(SOURCE INFORMATION)

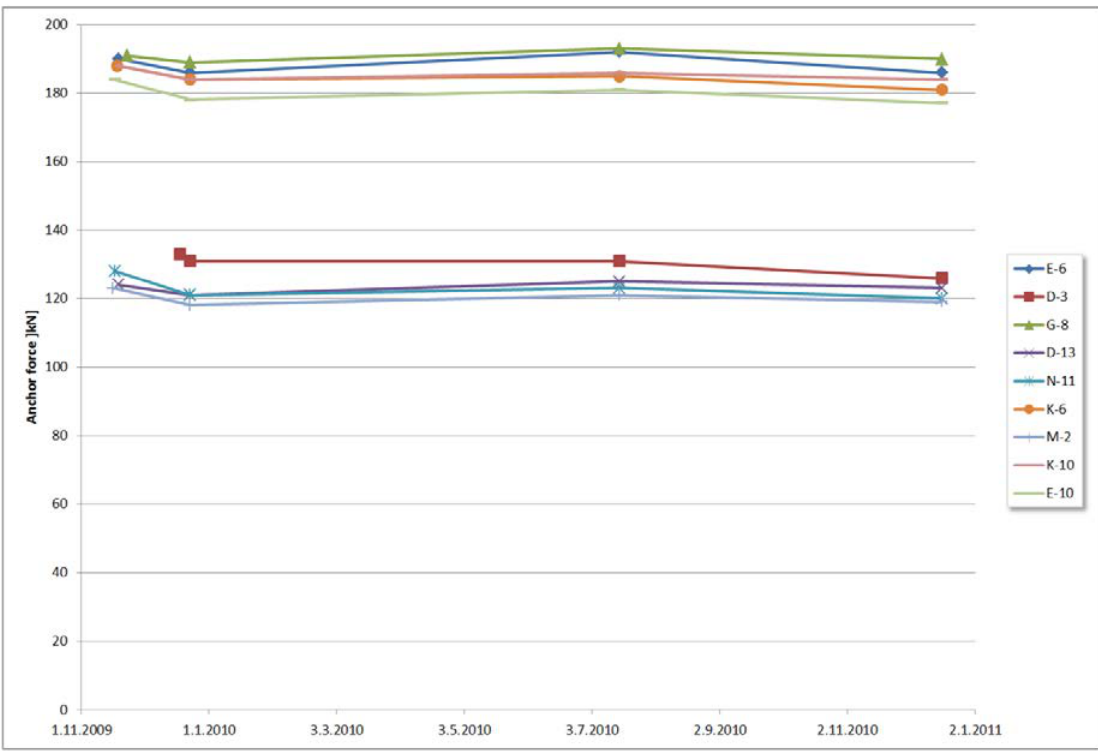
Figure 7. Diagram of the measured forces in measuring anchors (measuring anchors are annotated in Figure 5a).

(End SOURCE INFORMATION)
(SOURCE INFORMATION)

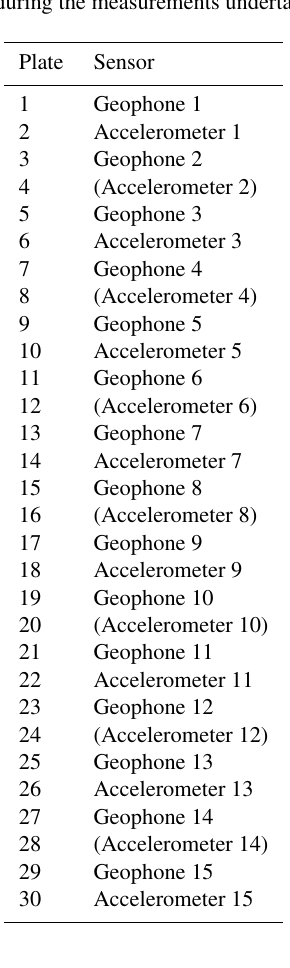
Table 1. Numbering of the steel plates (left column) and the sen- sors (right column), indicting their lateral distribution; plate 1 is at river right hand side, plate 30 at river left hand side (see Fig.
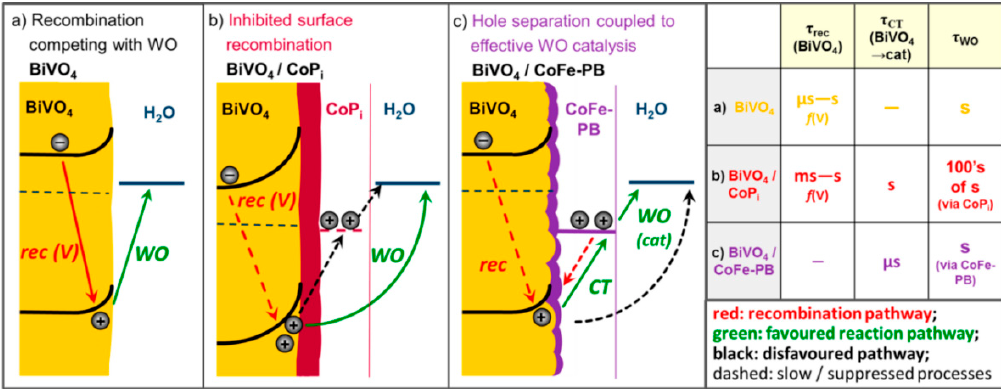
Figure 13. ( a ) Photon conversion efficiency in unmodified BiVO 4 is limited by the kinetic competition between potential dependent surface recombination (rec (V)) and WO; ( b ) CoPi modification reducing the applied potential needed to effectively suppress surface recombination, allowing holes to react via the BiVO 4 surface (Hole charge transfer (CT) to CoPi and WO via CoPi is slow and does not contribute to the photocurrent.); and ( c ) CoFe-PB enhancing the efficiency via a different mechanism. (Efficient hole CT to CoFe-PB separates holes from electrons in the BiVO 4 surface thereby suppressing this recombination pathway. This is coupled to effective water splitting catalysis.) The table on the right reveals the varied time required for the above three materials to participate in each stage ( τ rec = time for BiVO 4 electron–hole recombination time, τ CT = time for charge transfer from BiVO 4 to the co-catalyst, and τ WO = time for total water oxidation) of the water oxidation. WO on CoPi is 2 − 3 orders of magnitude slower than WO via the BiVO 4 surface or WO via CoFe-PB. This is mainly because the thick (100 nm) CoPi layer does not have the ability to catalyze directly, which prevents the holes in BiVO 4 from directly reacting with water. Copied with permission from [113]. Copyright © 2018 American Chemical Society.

(End SOURCE INFORMATION)

▶ **PROBLEM DETAILS**: Filter the lines above, keeping each one that contains the string "Figure".

▶ **RESPONSE TO THIS EXERCISE**:
Figure 7. Diagram of the measured forces in measuring anchors (measuring anchors are annotated in Figure 5a).
Figure 13. ( a ) Photon conversion efficiency in unmodified BiVO 4 is limited by the kinetic competition between potential dependent surface recombination (rec (V)) and WO; ( b ) CoPi modification reducing the applied potential needed to effectively suppress surface recombination, allowing holes to react via the BiVO 4 surface (Hole charge transfer (CT) to CoPi and WO via CoPi is slow and does not contribute to the photocurrent.); and ( c ) CoFe-PB enhancing the efficiency via a different mechanism. (Efficient hole CT to CoFe-PB separates holes from electrons in the BiVO 4 surface thereby suppressing this recombination pathway. This is coupled to effective water splitting catalysis.) The table on the right reveals the varied time required for the above three materials to participate in each stage ( τ rec = time for BiVO 4 electron–hole recombination time, τ CT = time for charge transfer from BiVO 4 to the co-catalyst, and τ WO = time for total water oxidation) of the water oxidation. WO on CoPi is 2 − 3 orders of magnitude slower than WO via the BiVO 4 surface or WO via CoFe-PB. This is mainly because the thick (100 nm) CoPi layer does not have the ability to catalyze directly, which prevents the holes in BiVO 4 from directly reacting with water. Copied with permission from [113]. Copyright © 2018 American Chemical Society.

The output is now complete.